▶ Tasks to complete
a) Translate this sentence from the exhibition report into Spanish: "The colors are brighter and the scenes have more local flavor."
b) Please quote the exhibition report word for word, beginning at "In terms of" and stopping after "his audience’s attention.".

▶ Exercise text
------------------------
Gilvano Sawsey art exhibition opens
He is recognized as one of Belize’s most gifted young artists and as Patrick Jones discovered, Gilvano Swasey’s latest exhibition will not detract from his reputation.
In terms of style, the book has long gone out the window. The colors are brighter and the scenes have more local flavor. “Cross Pollination” is the latest concoction to come out of the Image Factory art lab by artist Gilvano Swasey.
Gilvano Swasey, Artist
“The title of the exhibition is cross pollination. Cross pollination because there is a shift from where I used to be as an artist. Most of my subjects were realistic and most of them were done in acrylic, what we were taught in school.”
Swasey says its time to step ahead of his peers. He’s chosen to go abstract and push his imagination into maximum overdrive to capture his audience’s attention.
Gilvano Swasey
“Cross Pollination is shifting, a complete moving over in a biological sense, self pollination is with one flower, cross pollination is between two and that’s why, I create like a hybrid where I create exactly what I want and not what I learnt from school. This whole shift more into the primary colors because one, primary colors are very vibrant colors. They are rich colors. The yellows, the blues, the red. And I’m getting my audience more connected with where I am going. My first whole exhibition was called “Primary Minds-Secondary Intentions” where part of that was where I was using primary colors but still somehow secondary ones popped up; but now I have basically hit the nail on the head where I could stick with my primary colors and get the effect that I wanted, like blue is cool, red and yellow is warm. So depending on how I used the colors and how I put them together and how much I basically get that feeling out to my audience and they can decide where they want to put it or how they want to look at it.”
------------------------
▶ Dataset content
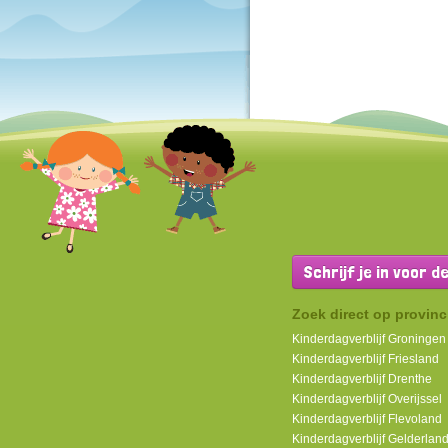
Schrijf je in voor 
Zoek direct op provinc
Kinderdagverblijf Groningen
Kinderdagverblijf Friesland
Kinderdagverblijf Drenthe
Kinderdagverblijf Overijssel
Kinderdagverblijf Flevoland
Kinderdagverblijf Gelderlan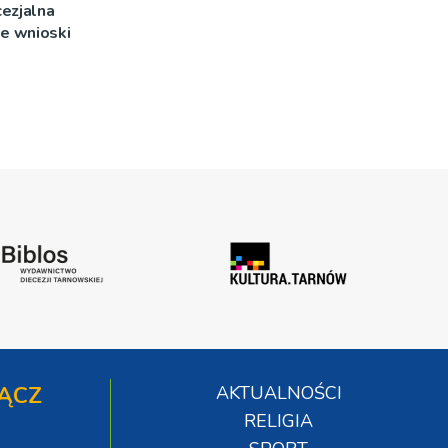
ezjalna
je wnioski
ĄCZ
AKTUALNOŚCI
RELIGIA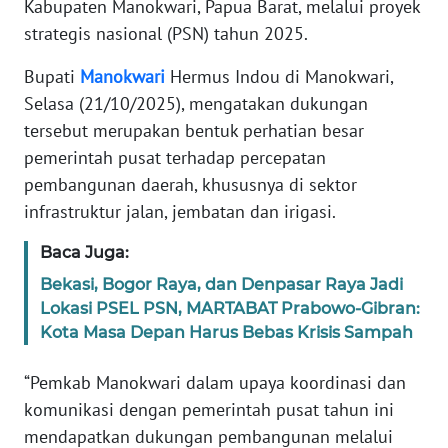
Kabupaten Manokwari, Papua Barat, melalui proyek
Informasi
strategis nasional (PSN) tahun 2025.
INDEKS
BERITA
Bupati
Manokwari
Hermus Indou di Manokwari,
Selasa (21/10/2025), mengatakan dukungan
KONTAK
tersebut merupakan bentuk perhatian besar
KAMI
pemerintah pusat terhadap percepatan
pembangunan daerah, khususnya di sektor
INFO
infrastruktur jalan, jembatan dan irigasi.
IKLAN
Baca Juga:
TENTANG
Bekasi, Bogor Raya, dan Denpasar Raya Jadi
KAMI
Lokasi PSEL PSN, MARTABAT Prabowo-Gibran:
Kota Masa Depan Harus Bebas Krisis Sampah
PEDOMAN
MEDIA
“Pemkab Manokwari dalam upaya koordinasi dan
SIBER
komunikasi dengan pemerintah pusat tahun ini
mendapatkan dukungan pembangunan melalui
REDAKSI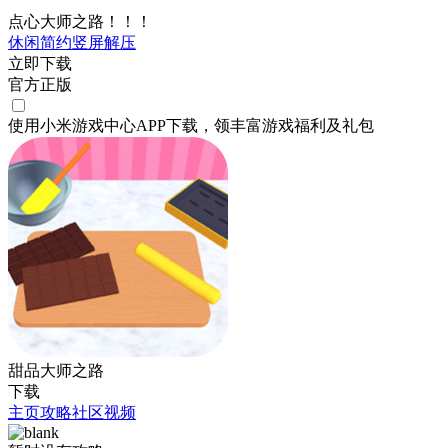
点心大师之路！！！
休闲
简约
竖屏
解压
立即下载
官方正版
使用小米游戏中心APP
下载
，领丰富游戏
福利
及
礼包
甜品大师之路
下载
主页
攻略
社区
视频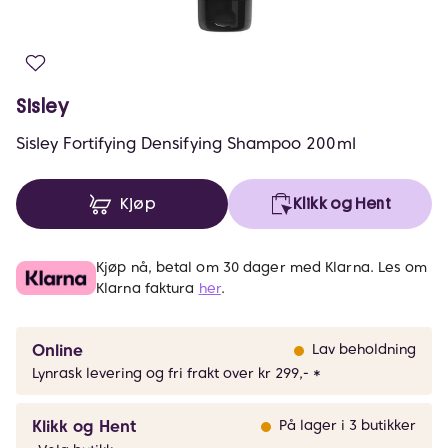
Sisley
Sisley Fortifying Densifying Shampoo 200ml
Kjøp
Klikk og Hent
Kjøp nå, betal om 30 dager med Klarna. Les om
Klarna faktura
her
.
Online
Lav beholdning
Lynrask levering og fri frakt over kr 299,- *
Klikk og Hent
På lager i 3 butikker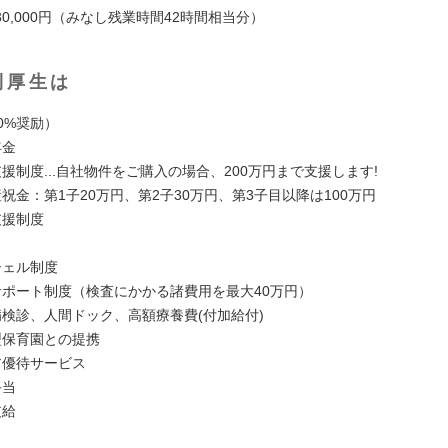
0,000円（みなし残業時間42時間相当分）
利厚生は
0%奨励）
年金
援制度...自社物件をご購入の場合、200万円まで支援します!
祝金：第1子20万円、第2子30万円、第3子目以降は100万円
支援制度
シェル制度
サポート制度（検査にかかる諸費用を最大40万円）
病検診、人間ドック、高額療養費(付加給付)
型保育園との提携
ア優待サービス
手当
支給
------------------------
▶ Answers for each item
a) Los colores son más brillantes y las escenas tienen más sabor local.

b)
In terms of style, the book has long gone out the window. The colors are brighter and the scenes have more local flavor. “Cross Pollination” is the latest concoction to come out of the Image Factory art lab by artist Gilvano Swasey.
Gilvano Swasey, Artist
“The title of the exhibition is cross pollination. Cross pollination because there is a shift from where I used to be as an artist. Most of my subjects were realistic and most of them were done in acrylic, what we were taught in school.”
Swasey says its time to step ahead of his peers. He’s chosen to go abstract and push his imagination into maximum overdrive to capture his audience’s attention.